En entrevue avec La Presse, le vice-président aux affaires publiques pour l’Association Restauration Québec (ARQ), François Meunier, a affirmé qu’il était déjà au fait que le gouvernement était allé plus loin dans son choix que ce que la Santé publique recommandait. Dans tous les cas, a-t-il dit, même si Québec avait permis aux personnes vivant à la même adresse de se rassembler autour d’une table d’un restaurant, « je ne suis pas convaincu qu’on aurait été enclins et satisfaits de ça », a-t-il précisé.

« Il n’y a rien qui démontre que les restaurants sont des lieux problématiques quand on respecte les règles sanitaires. Qu’on soit utilisés pour passer un message à la population, c’est une chose qui n’est pas acceptable dans le contexte d’une pandémie qui va durer encore des mois », a ajouté M. Meunier.

Selon Restaurants Canada, plus de 10 000 restaurants ont fermé leurs portes au pays depuis le début de la pandémie de COVID-19. L’association prévoit aussi que plus de la moitié des restaurants encore ouverts pourraient devoir fermer au cours des six prochains mois en raison des contrecoups économiques provoqués par le coronavirus.

« Diminuez vos contacts »

Horacio Arruda a également invité mercredi les citoyens à faire preuve d’une « extrême rigueur » dans les prochaines semaines, en suivant les règles sanitaires, et formulé une demande aux Québécois : « Diminuez vos contacts. »

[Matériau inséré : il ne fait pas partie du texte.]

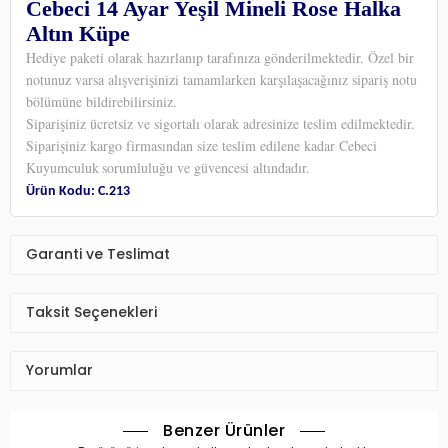
Cebeci 14 Ayar Yeşil Mineli Rose Halka
Altın Küpe
Hediye paketi olarak hazırlanıp tarafınıza gönderilmektedir. Özel bir
notunuz varsa alışverişinizi tamamlarken karşılaşacağınız sipariş notu
bölümüne bildirebilirsiniz.
Siparişiniz ücretsiz ve sigortalı olarak adresinize teslim edilmektedir.
Siparişiniz kargo firmasından size teslim edilene kadar Cebeci
Kuyumculuk
sorumluluğu ve güvencesi altındadır.
Ürün Kodu: C.213
Garanti ve Teslimat
Taksit Seçenekleri
Yorumlar
Benzer Ürünler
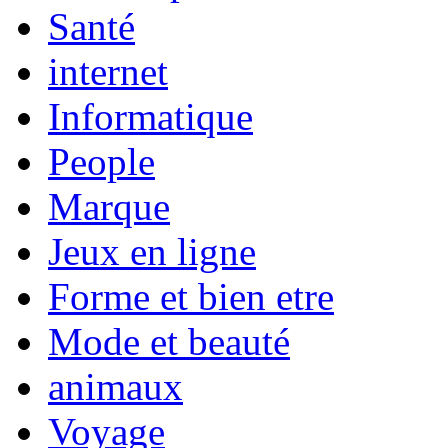
Santé
internet
Informatique
People
Marque
Jeux en ligne
Forme et bien etre
Mode et beauté
animaux
Voyage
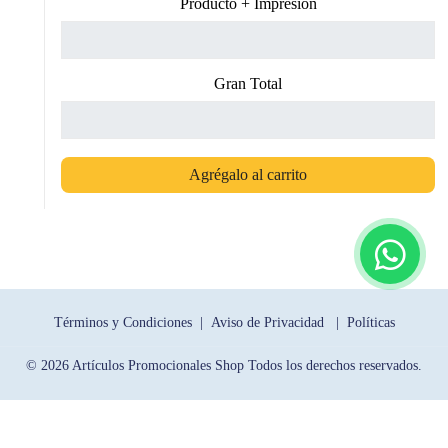
Producto + Impresión
Gran Total
Agrégalo al carrito
Términos y Condiciones |
Aviso de Privacidad |
Políticas
© 2026 Artículos Promocionales Shop Todos los derechos reservados.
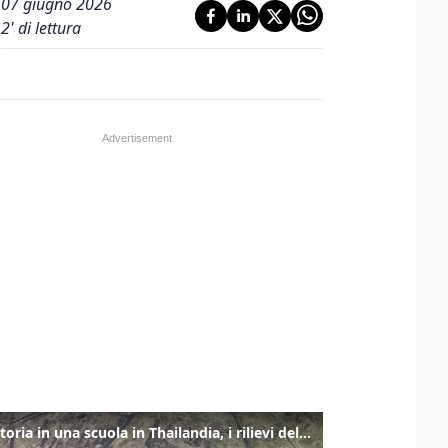
07 giugno 2026
2
' di lettura
Sparatoria in una scuola in Thailandia, i rilievi della polizia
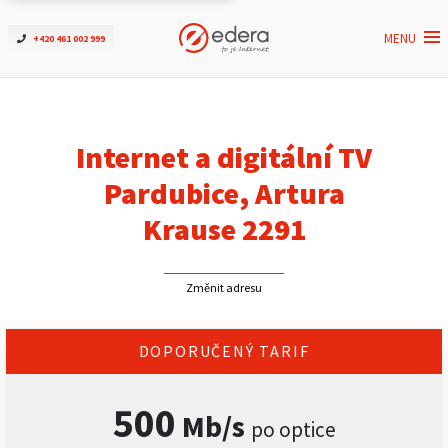
MENU
+420 461 002 999
Ověřit dostupnost
Internet
Internet a digitální TV
ČEZNET TV
Pardubice, Artura
Krause 2291
Podpora
Změnit adresu
Pro firmy
Kontakt
DOPORUČENÝ TARIF
500
Mb/s
po optice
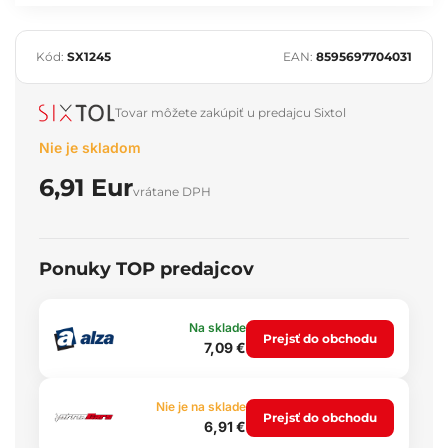
Kód:
SX1245
EAN:
8595697704031
Tovar môžete zakúpiť u predajcu Sixtol
Nie je skladom
6,91 Eur
vrátane DPH
Ponuky TOP predajcov
Na sklade
Prejsť do obchodu
7,09 €
Nie je na sklade
Prejsť do obchodu
6,91 €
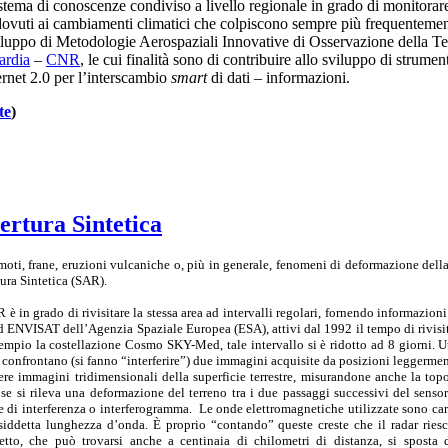
stema di conoscenze condiviso a livello regionale in grado di monitorare
i dovuti ai cambiamenti climatici che colpiscono sempre più frequentemente
uppo di Metodologie Aerospaziali Innovative di Osservazione della Ter
ardia
–
CNR
, le cui finalità sono di contribuire allo sviluppo di stru
ernet 2.0 per l’interscambio
smart
di dati – informazioni.
te
)
ertura Sintetica
moti, frane, eruzioni vulcaniche o, più in generale, fenomeni di deformazione della 
ura Sintetica (SAR).
R è in grado di rivisitare la stessa area ad intervalli regolari, fornendo informazion
d ENVISAT dell’Agenzia Spaziale Europea (ESA), attivi dal 1992 il tempo di rivisit
empio la costellazione Cosmo SKY-Med, tale intervallo si è ridotto ad 8 giorni. 
i confrontano (si fanno “interferire”) due immagini acquisite da posizioni leggerment
ere immagini tridimensionali della superficie terrestre, misurandone anche la topo
 se si rileva una deformazione del terreno tra i due passaggi successivi del sensor
e di interferenza o interferogramma. Le onde elettromagnetiche utilizzate sono carat
siddetta lunghezza d’onda. È proprio “contando” queste creste che il radar riesc
etto, che può trovarsi anche a centinaia di chilometri di distanza, si sposta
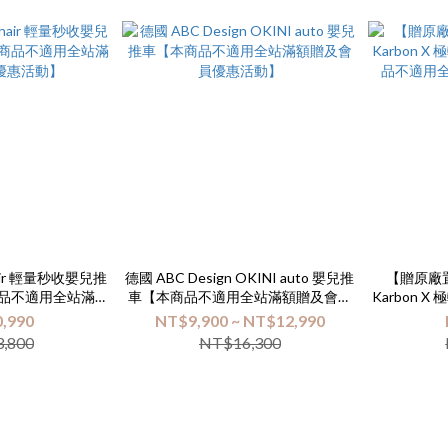
phair 輕量秒收嬰兒推
德國 ABC Design OKINI auto 嬰兒推
【贈原廠置杯架
商品不適用全站滿額
車【本商品不適用全站滿額贈及會員
Karbon
優惠活動】
優惠活動】
品不適用
,990
NT$9,900 ~ NT$12,990
,800
NT$16,300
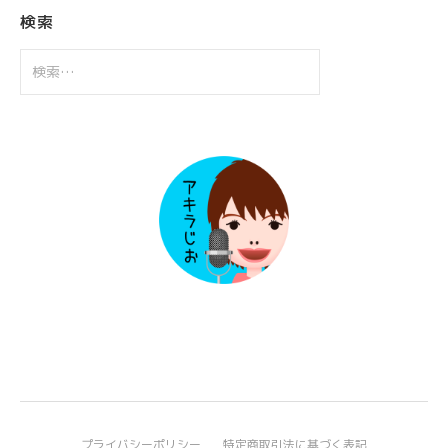
ブ
検索
検
索:
プライバシーポリシー
特定商取引法に基づく表記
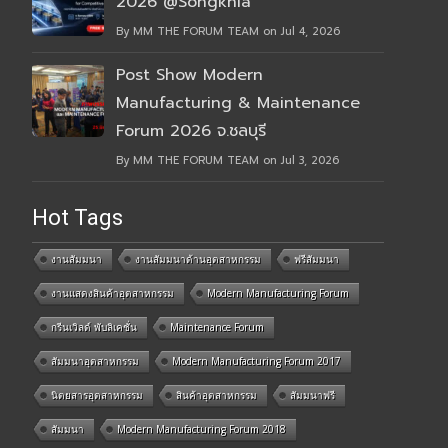
2026 @Songkhla
By MM THE FORUM TEAM on Jul 4, 2026
Post Show Modern
Manufacturing & Maintenance
Forum 2026 จ.ชลบุรี
By MM THE FORUM TEAM on Jul 3, 2026
Hot Tags
งานสัมมนา
งานสัมมนาด้านอุตสาหกรรม
ฟรีสัมมนา
งานแสดงสินค้าอุตสาหกรรม
Modern Manufacturing Forum
กรีนเวิลด์ พับลิเคชั่น
Maintenance Forum
สัมมนาอุตสาหกรรม
Modern Manufacturing Forum 2017
นิตยสารอุตสาหกรรม
สินค้าอุตสาหกรรม
สัมมนาฟรี
สัมมนา
Modern Manufacturing Forum 2018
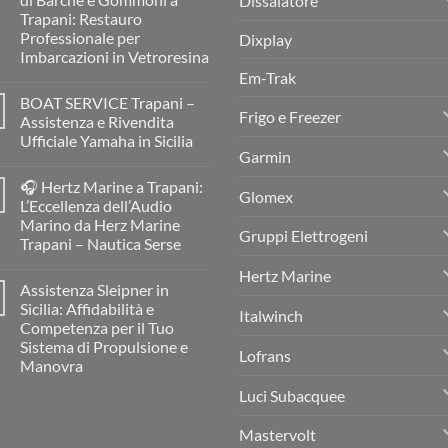
Dissalatore
Trapani: Restauro
Professionale per
Dixplay
Imbarcazioni in Vetroresina
Em-Trak
Nessun
commento
BOAT SERVICE Trapani –
su
Frigo e Freezer
MC
Assistenza e Rivendita
BOAT
Ufficiale Yamaha in Sicilia
Service
Garmin
Resinatore
Nessun
e
commento
Restauratore
🎧 Hertz Marine a Trapani:
su
di
Glomex
BOAT
L’Eccellenza dell’Audio
Barche
SERVICE
e
Marino da Herz Marine
Trapani
Gommoni
Gruppi Elettrogeni
–
Trapani – Nautica Serse
a
Assistenza
Trapani:
e
Nessun
Restauro
Hertz Marine
Rivendita
commento
Professionale
Assistenza Sleipner in
su
Ufficiale
per
🎧
Yamaha
Sicilia: Affidabilità e
Imbarcazioni
Italwinch
Hertz
in
in
Competenza per il Tuo
Marine
Sicilia
Vetroresina
a
Sistema di Propulsione e
Lofrans
Trapani:
Manovra
L’Eccellenza
dell’Audio
Nessun
Luci Subacquee
Marino
commento
da
su
Herz
Assistenza
Mastervolt
Marine
Sleipner
Trapani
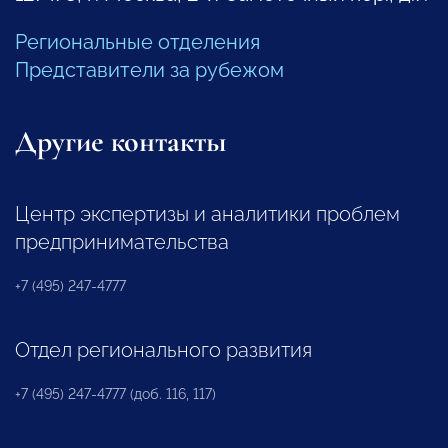
Региональные отделения
Представители за рубежом
Другие контакты
Центр экспертизы и аналитики проблем
предпринимательства
+7 (495) 247-4777
Отдел регионального развития
+7 (495) 247-4777 (доб. 116, 117)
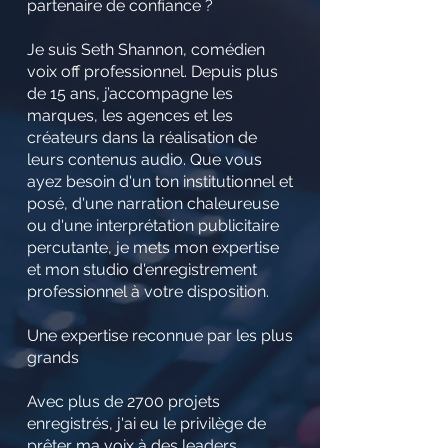
partenaire de confiance ?
Je suis Seth Shannon, comédien
voix off professionnel. Depuis plus
de 15 ans, j’accompagne les
marques, les agences et les
créateurs dans la réalisation de
leurs contenus audio. Que vous
ayez besoin d'un ton institutionnel et
posé, d'une narration chaleureuse
ou d'une interprétation publicitaire
percutante, je mets mon expertise
et mon studio d'enregistrement
professionnel à votre disposition.
Une expertise reconnue par les plus
grands
Avec plus de 2700 projets
enregistrés, j'ai eu le privilège de
prêter ma voix à des leaders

« Depuis quelque temps, nous l’observons sur le terrain, nous sentons ce que plusieurs appellent un relâchement. Il ne faut pas négliger ni ignorer la fatigue des Québécois, [mais] il faut une mobilisation collective face à un ennemi commun. Aucun gouvernement ne pourra réussir sans cet effort collectif nécessaire », a-t-il dit.

« La chose qui m’attriste, c’est que les mesures mises en place, beaucoup de Québécois les respectent, mais si elles étaient [respectées par un plus grand nombre de citoyens], nous n’aurions pas besoin d’ajouter des mesures supplémentaires », a ajouté le directeur national de santé publique devant les parlementaires au Salon rouge.

Alors que le Québec vit une nouvelle montée de cas et d’hospitalisations provoquée par la COVID-19, et que le gouvernement n’exclut pas un nouveau confinement à l’approche des Fêtes, le DArruda y va d’un conseil : « Diminuez vos contacts, parce que le virus se nourrit de contacts humains. »

« Rien n’est encore terminé », a-t-il poursuivi, précisant que de nouveaux cas et des éclosions se poursuivront même après le début de la campagne de vaccination.

« Il n’y a pas de recette magique », a dit le DArruda, demandant à nouveau aux Québécois de porter le masque, de se laver fréquemment les mains et d’éviter les rassemblements.

Si Santé Canada a approuvé mercredi le vaccin de Pfizer-BioNTech, le DArruda prévient que le début de la campagne de vaccination massive ne signifie pas que la pandémie se terminera bientôt. « Il nous faudra faire preuve d’une extrême rigueur et de méfiance. Le virus ne sera pas exterminé et les risques seront encore présents », a-t-il affirmé.